- Opening Delimiter -

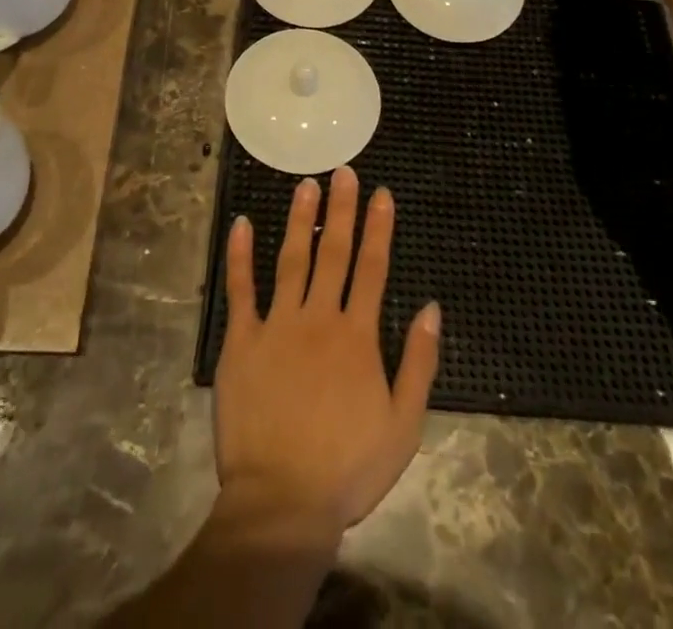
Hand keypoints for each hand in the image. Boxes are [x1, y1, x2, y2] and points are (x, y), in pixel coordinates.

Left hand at [214, 168, 440, 538]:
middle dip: (342, 209)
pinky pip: (240, 290)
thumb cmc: (347, 468)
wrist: (283, 501)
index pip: (372, 268)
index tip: (381, 193)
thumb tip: (431, 307)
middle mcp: (319, 318)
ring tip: (305, 184)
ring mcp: (277, 325)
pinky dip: (241, 255)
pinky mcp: (242, 340)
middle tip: (343, 171)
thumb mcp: (404, 426)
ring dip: (299, 219)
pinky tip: (242, 223)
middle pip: (334, 252)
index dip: (378, 228)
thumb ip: (419, 363)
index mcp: (357, 336)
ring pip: (291, 259)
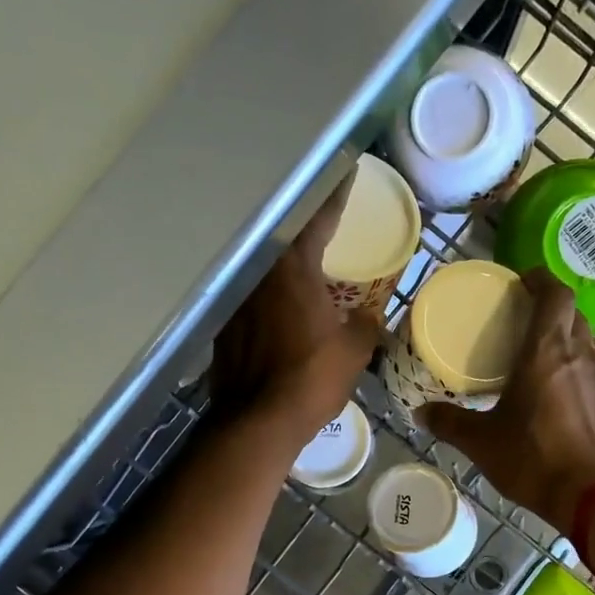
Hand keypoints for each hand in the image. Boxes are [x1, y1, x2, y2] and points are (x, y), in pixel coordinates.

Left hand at [211, 171, 379, 444]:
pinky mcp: (225, 327)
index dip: (334, 196)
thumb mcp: (353, 351)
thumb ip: (364, 325)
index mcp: (293, 269)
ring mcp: (237, 301)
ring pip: (265, 270)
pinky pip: (253, 299)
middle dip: (305, 228)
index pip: (317, 219)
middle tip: (326, 223)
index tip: (345, 173)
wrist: (258, 421)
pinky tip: (281, 308)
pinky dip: (269, 297)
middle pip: (283, 239)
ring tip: (305, 267)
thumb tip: (369, 317)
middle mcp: (259, 275)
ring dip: (285, 265)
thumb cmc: (311, 379)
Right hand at [418, 271, 594, 531]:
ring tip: (540, 356)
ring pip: (586, 339)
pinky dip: (577, 366)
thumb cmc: (534, 459)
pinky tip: (560, 392)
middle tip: (523, 322)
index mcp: (546, 351)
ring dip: (566, 338)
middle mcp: (580, 353)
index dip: (541, 279)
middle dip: (550, 308)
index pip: (555, 292)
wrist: (592, 496)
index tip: (522, 282)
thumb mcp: (482, 442)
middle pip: (571, 312)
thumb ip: (450, 422)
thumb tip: (420, 413)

- Closing Delimiter -

◆ Aim of the task
Keep the pictures out of the copy and write out the data exactly as it stands.

◆ Response to the exercise
Hand keypoints for each hand in the image. Boxes are [x1, y1, x2, y2] and points are (x, y), in pixel coordinates.

Left hand at [214, 168, 440, 538]:
middle dip: (342, 209)
pinky pip: (240, 290)
thumb cmc: (347, 468)
wrist: (283, 501)
index pip: (372, 268)
index tip: (381, 193)
thumb tip: (431, 307)
middle mcp: (319, 318)
ring tip: (305, 184)
ring mcp: (277, 325)
pinky dip: (241, 255)
pinky mcp: (242, 340)
middle tip: (343, 171)
thumb mcp: (404, 426)
ring dip: (299, 219)
pinky tip: (242, 223)
middle pip: (334, 252)
index dip: (378, 228)
thumb ip: (419, 363)
index mcp: (357, 336)
ring pip: (291, 259)
Hand keypoints for each hand in the image. Boxes are [x1, y1, x2, y2] and points are (x, y), in pixel coordinates.

Left hand at [211, 171, 379, 444]:
pinky mcp: (225, 327)
index dip: (334, 196)
thumb mcp: (353, 351)
thumb ip: (364, 325)
index mcp: (293, 269)
ring mcp: (237, 301)
ring pip: (265, 270)
pinky pip: (253, 299)
middle dip: (305, 228)
index pip: (317, 219)
middle tip: (326, 223)
index tip: (345, 173)
wrist: (258, 421)
pinky tip: (281, 308)
pinky dip: (269, 297)
middle pip: (283, 239)
ring tip: (305, 267)
thumb tip: (369, 317)
middle mcp: (259, 275)
ring dip: (285, 265)
thumb cmc: (311, 379)
Right hand at [418, 271, 594, 531]:
ring tip: (540, 356)
ring pip: (586, 339)
pinky dip: (577, 366)
thumb cmc: (534, 459)
pinky tip: (560, 392)
middle tip: (523, 322)
index mcp: (546, 351)
ring dip: (566, 338)
middle mcp: (580, 353)
index dip: (541, 279)
middle dip: (550, 308)
index pip: (555, 292)
wrist: (592, 496)
index tip: (522, 282)
thumb mcp: (482, 442)
middle pip: (571, 312)
thumb ip: (450, 422)
thumb tip: (420, 413)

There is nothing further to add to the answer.